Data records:
>>

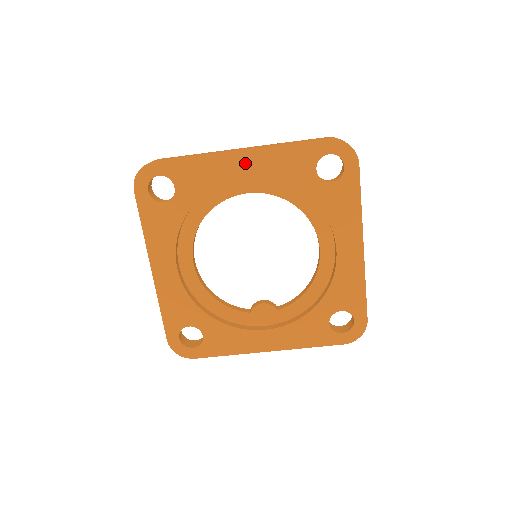
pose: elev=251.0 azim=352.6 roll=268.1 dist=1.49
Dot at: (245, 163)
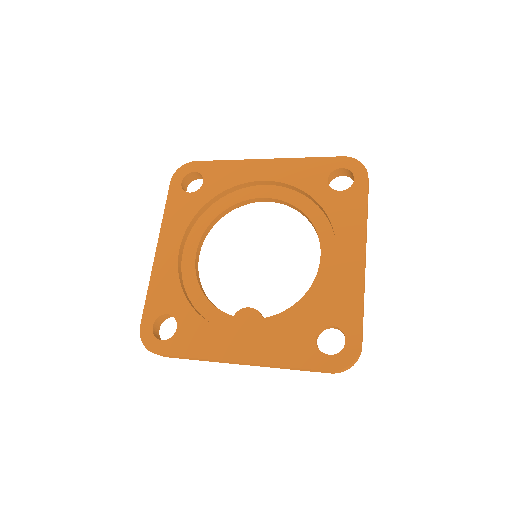
Dot at: (267, 169)
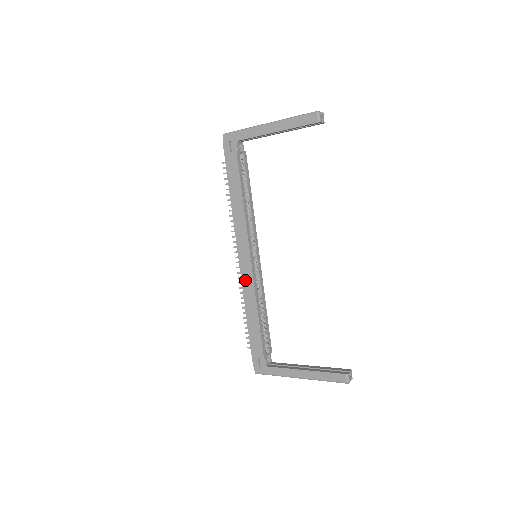
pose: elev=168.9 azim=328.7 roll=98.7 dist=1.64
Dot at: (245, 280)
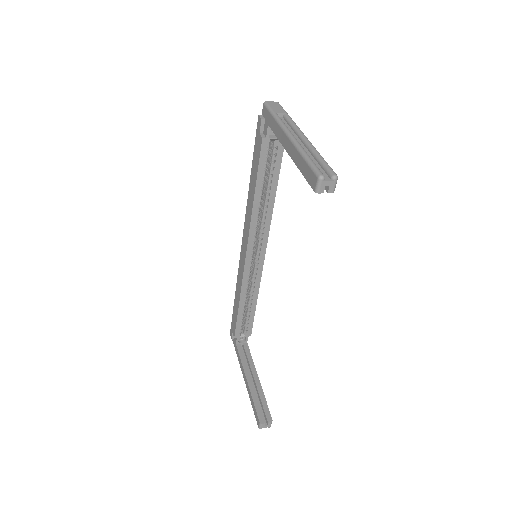
Dot at: (240, 269)
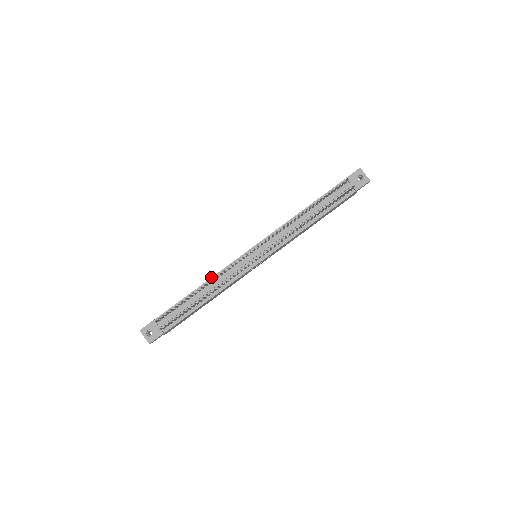
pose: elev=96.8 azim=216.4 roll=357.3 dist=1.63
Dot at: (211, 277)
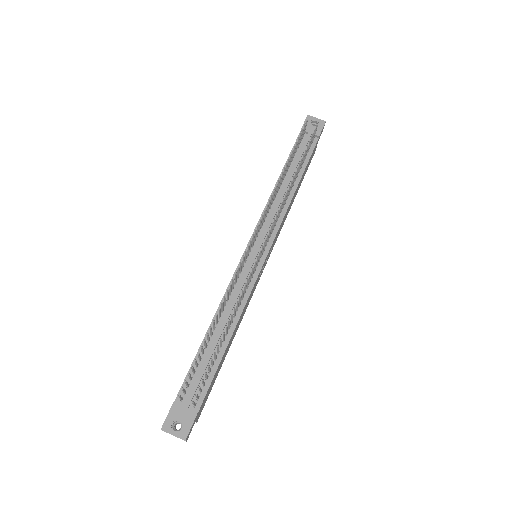
Dot at: occluded
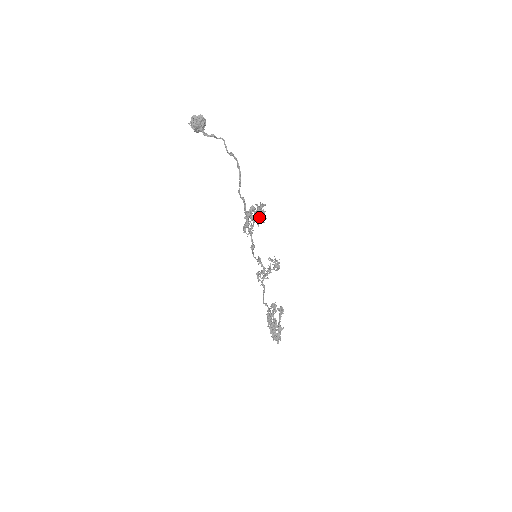
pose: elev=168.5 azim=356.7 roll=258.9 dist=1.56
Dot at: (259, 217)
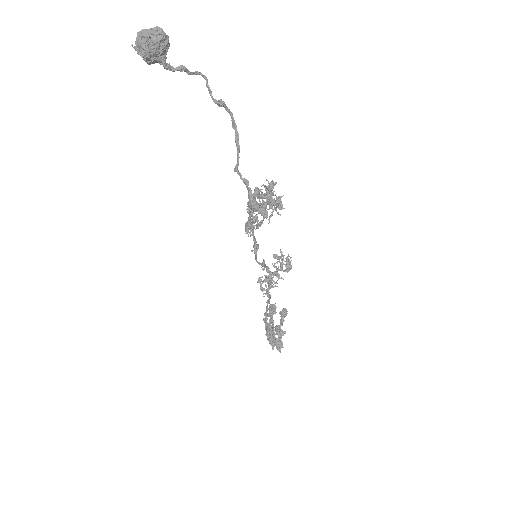
Dot at: (270, 206)
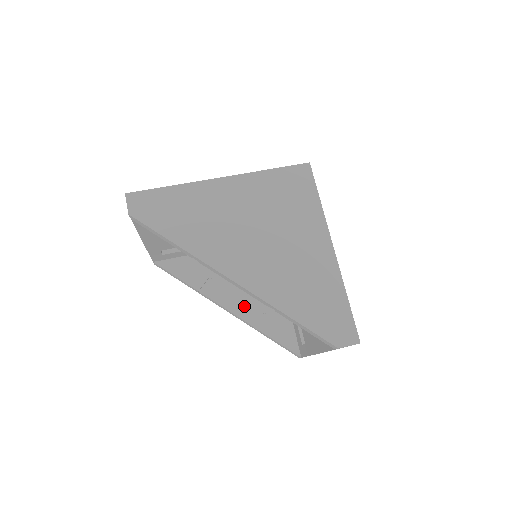
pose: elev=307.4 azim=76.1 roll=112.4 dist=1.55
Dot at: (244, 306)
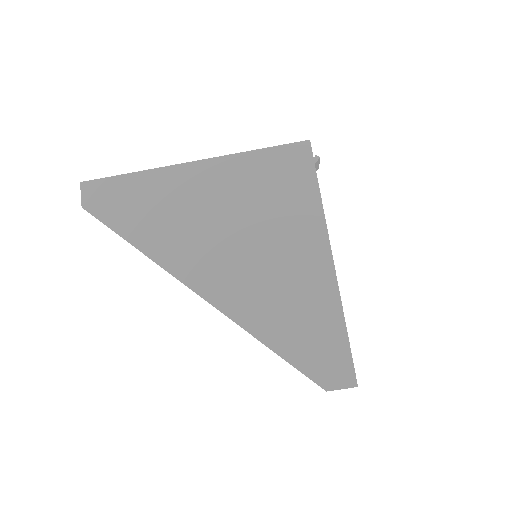
Dot at: occluded
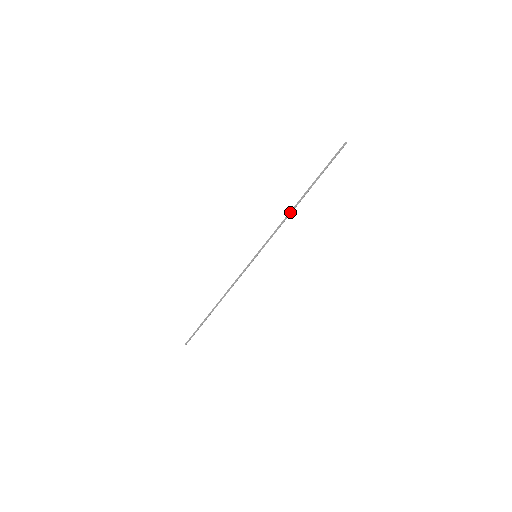
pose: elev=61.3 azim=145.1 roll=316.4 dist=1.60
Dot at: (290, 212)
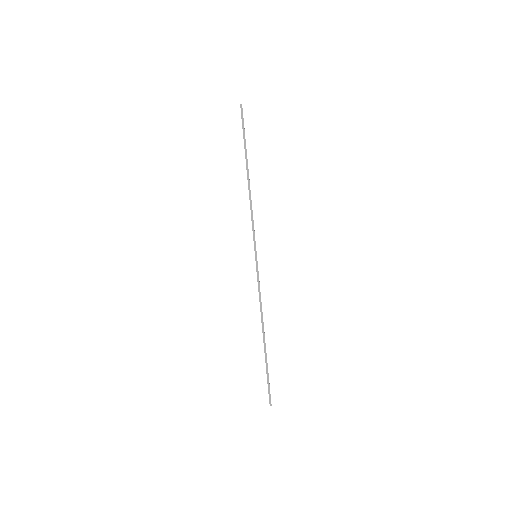
Dot at: (249, 193)
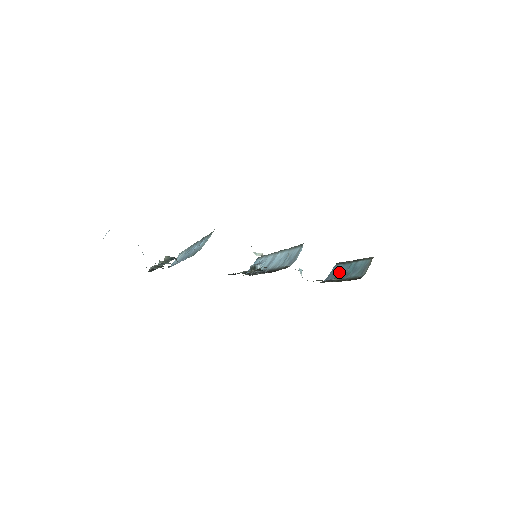
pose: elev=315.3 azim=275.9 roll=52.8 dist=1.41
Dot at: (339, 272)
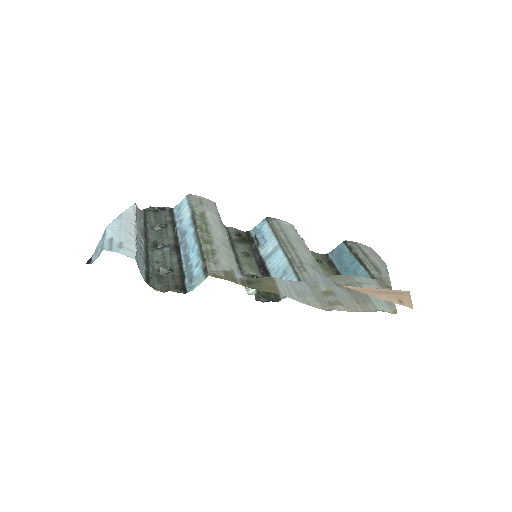
Dot at: (342, 259)
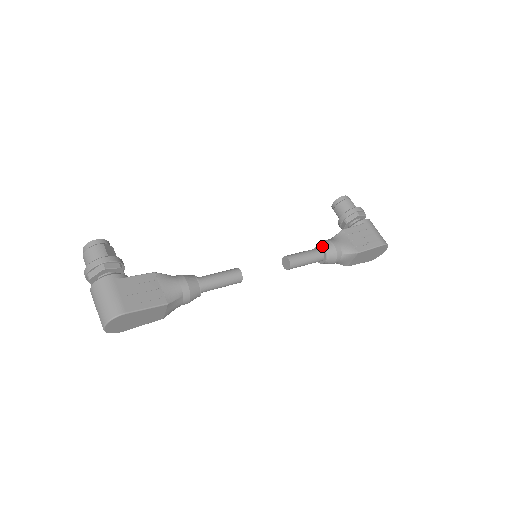
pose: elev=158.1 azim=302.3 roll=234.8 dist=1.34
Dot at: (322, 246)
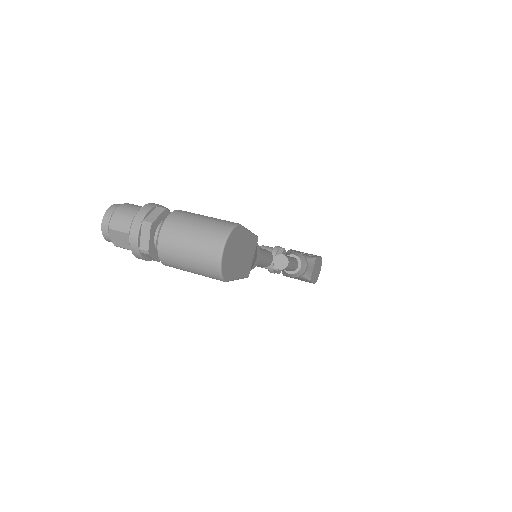
Dot at: (290, 254)
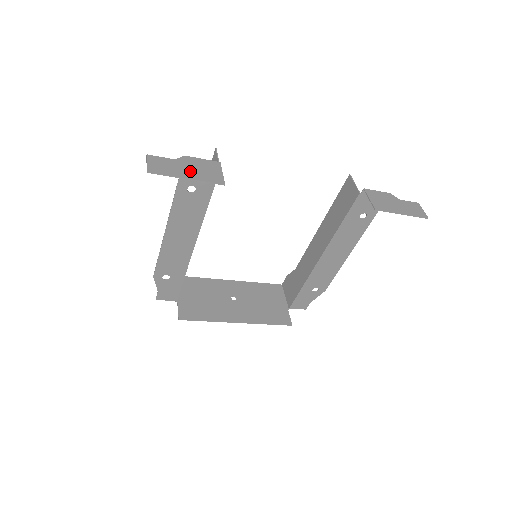
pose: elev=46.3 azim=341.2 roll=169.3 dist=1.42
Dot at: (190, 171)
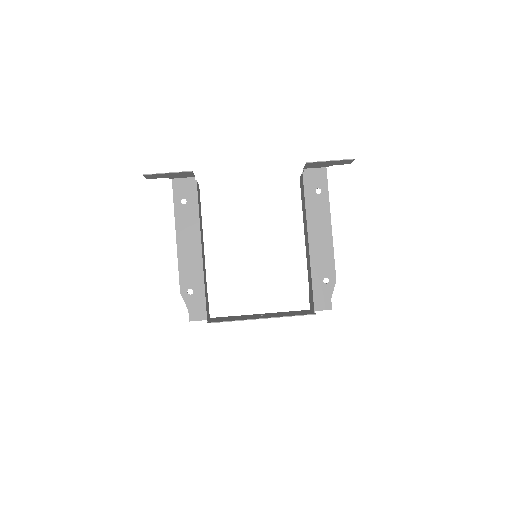
Dot at: (171, 174)
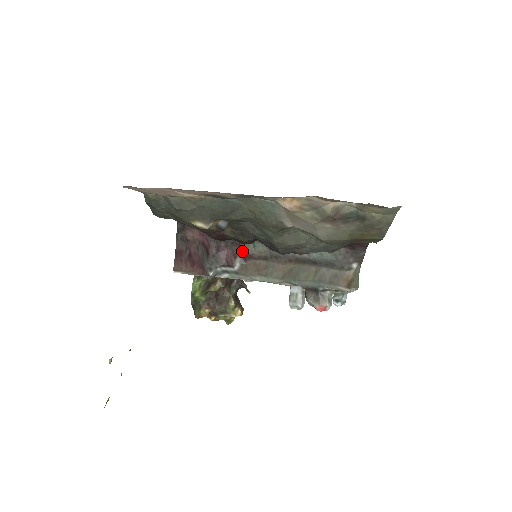
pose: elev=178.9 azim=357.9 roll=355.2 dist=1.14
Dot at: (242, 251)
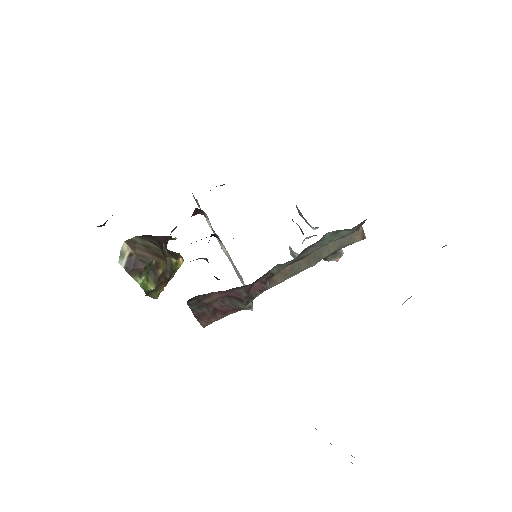
Dot at: (270, 276)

<<

(Exercise description): Copy every line of all the items above word for word, leaving out the pictures.

(Solution for this exercise):
pose: elev=251.0 azim=352.6 roll=268.1 dist=1.49
Dot at: (245, 163)
Dot at: (267, 169)
pose: elev=168.9 azim=328.7 roll=98.7 dist=1.64
Dot at: (245, 280)
Dot at: (240, 269)
pose: elev=96.8 azim=216.4 roll=357.3 dist=1.63
Dot at: (211, 277)
Dot at: occluded
pose: elev=168.5 azim=356.7 roll=258.9 dist=1.56
Dot at: (259, 217)
Dot at: (270, 206)
pose: elev=307.4 azim=76.1 roll=112.4 dist=1.55
Dot at: (244, 306)
Dot at: occluded
pose: elev=61.3 azim=145.1 roll=316.4 dist=1.60
Dot at: (290, 212)
Dot at: (249, 193)
pose: elev=315.3 azim=275.9 roll=52.8 dist=1.41
Dot at: (339, 272)
Dot at: (342, 259)
pose: elev=158.1 azim=302.3 roll=234.8 dist=1.34
Dot at: (322, 246)
Dot at: (290, 254)
pose: elev=46.3 azim=341.2 roll=169.3 dist=1.42
Dot at: (190, 171)
Dot at: (171, 174)
pose: elev=178.9 azim=357.9 roll=355.2 dist=1.14
Dot at: (242, 251)
Dot at: (270, 276)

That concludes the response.